All 16 cases of SCJ dislocation or fracture treated between October 2016 and December 2020 were included in the study. Informed written consent for publication of this report and accompanying figures was obtained from the patients. The hospital research ethics committee approved the study. Selection criteria included (1) dislocations that could not be reduced by nonoperative treatment and type D fresh proximal clavicle fractures according to the Throckmorton classification (Fig 1.); (2) dislocations that were prone to recurrence during shoulder movement and cases with prominent skin lesions; and (3) patients without underlying diseases such as heart disease. Exclusion criteria. (1) Patients with brain injury or severe underlying chronic disease and, therefore, cannot tolerate the risk of surgery and anesthesia; (2) pathological fractures; (3) open fractures; (4) combined vascular or neurological injuries. (5) The patient requested conservative treatment, even though closed reduction was pointless.all procedures were performed by the senior author after obtaining informed consent from all patients.
Conventional radiographs are not sensitive for posterior sternoclavicular dislocations, and computed tomography (CT) represents the imaging modality of choice[15, 16]. All patients underwent the standard preoperative assessment, including preoperative history, physical examination, plain radiograph of the clavicle, sternum and thorax completed with serendipity view and a CT scan of the thorax(Fig.2).
All patients were positioned supine with free draping of the ipsilateral arm on the operating table, and underwent general anesthesia.An hockey-stick shaped incision of approximately 8-10 cm length was made from the medial clavicle,via the sternoclavicular joint,and to the superior part of the sternal manubrium.Subcutaneous superficial fascia and deep fascia were incisionally incisional to expose the manureum sternum, sternoclavicular joint and proximal clavicular fracture, showing obvious fracture displacement.After the upper margin was exfoliated, the posterior sternal soft tissue was exfoliated along the posterior margin of the manubrium sternum with periosteum exfoliator.From above the sternal handle place(the diamond drill jig sternum has along the thread in the block at the back of the handle), in the centerline of the sternal handle drilling, drilling through the steel wire head end lock on the jig block slice, pull out of jig, steel wire, jig, the steel wire head end locked into the appropriate sternoclavicular hook plate, locked sternoclavicular hook plate through the sternocleidomastoid trailing edge.The sternum end of the sternum plate of the sternum was pierced through the hole through the traction of the wire wire(Fig.1). The proximal clavicle fracture was reduced. After satisfactory reduction, the plate was fixed on the clavicle with a common screw (for proximal clavicular fracture comminuted, it is recommended to use an Achilles tendon suture to strengthen the fixation), and a gasket and nut were installed on the hook thread of the patient.A large amount of normal saline w-as rinsed in the surgical area. After the instrument and auxiliary materials were checked correctly, a negative pressure drainage tube was placed in the surgical area, the skin was sutured layer by layer, and the incision was covered with sterile dressing.
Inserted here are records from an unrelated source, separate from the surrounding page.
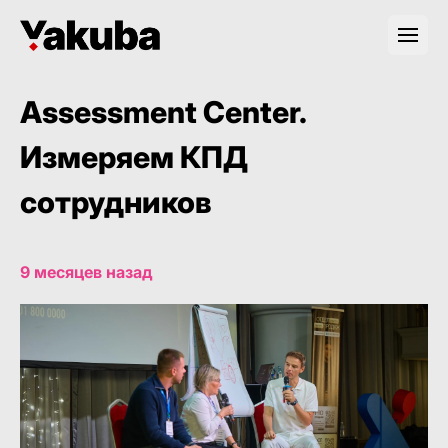
Assessment Center.
Измеряем КПД
сотрудников
9 месяцев назад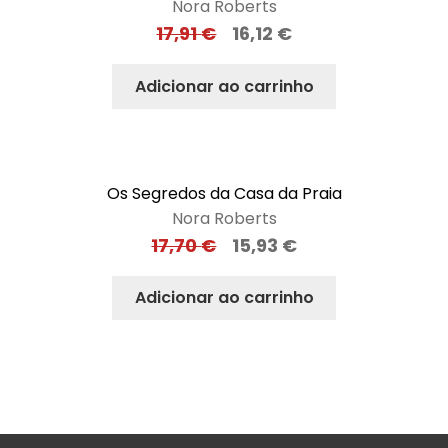
Nora Roberts
17,91
€
16,12
€
Adicionar ao carrinho
Os Segredos da Casa da Praia
Nora Roberts
17,70
€
15,93
€
Adicionar ao carrinho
Three days after surgery, patients were allowed to do passive forward flexion and abduction of the shoulder joint under the guidance of the physical therapist. Depending on the degree of pain and postoperative X-ray and CT scan images, the range of motion could be gradually increased, and no weight-bearing exercise was allowed. Weight-bearing exercises were gradually started after 6 weeks postoperatively. Postoperative follow-up is every 4 weeks until the bone heals, and every 3 months after the bone heals, and exercise should be avoided for 12 weeks after surgery. The sternoclavicular plate can be removed at 12 months after surgery according to the clinical course (Fig 3).
Postoperative function was evaluated using American Shoulder and Elbow Surgeons’ Form(ASES).The system is a 100-point system consisting of the patient's own assessment section (50%) and the cumulative daily activities section (50%).Patients were assessed for pain, stability, and daily activities.Part of the doctor's assessment is mobility, signs, strength tests, and stability.The higher the score, the better shoulder function.VAS was used to evaluate the pain scale. The life function scale included 10 daily activities: dressing, combing hair, and going to the toilet.Placzek et al. found that ASES score had low correlation with age and high credibility through studies.Patients were routinely followed at 2 weeks and 9–12 months postoperatively. No significant complications occurred during follow-up(Fig.4).
All statistical data were statistically analyzed using the statistical software SPSS 20.0 (Statistical Package for Social Sciences, SPSS Inc, Chicago, IL, USA) to calculate the results of each measure, and the values are expressed as mean ± standard deviation. Count data were analyzed by t-test, and P < 0.05 was set as a statistically significant difference.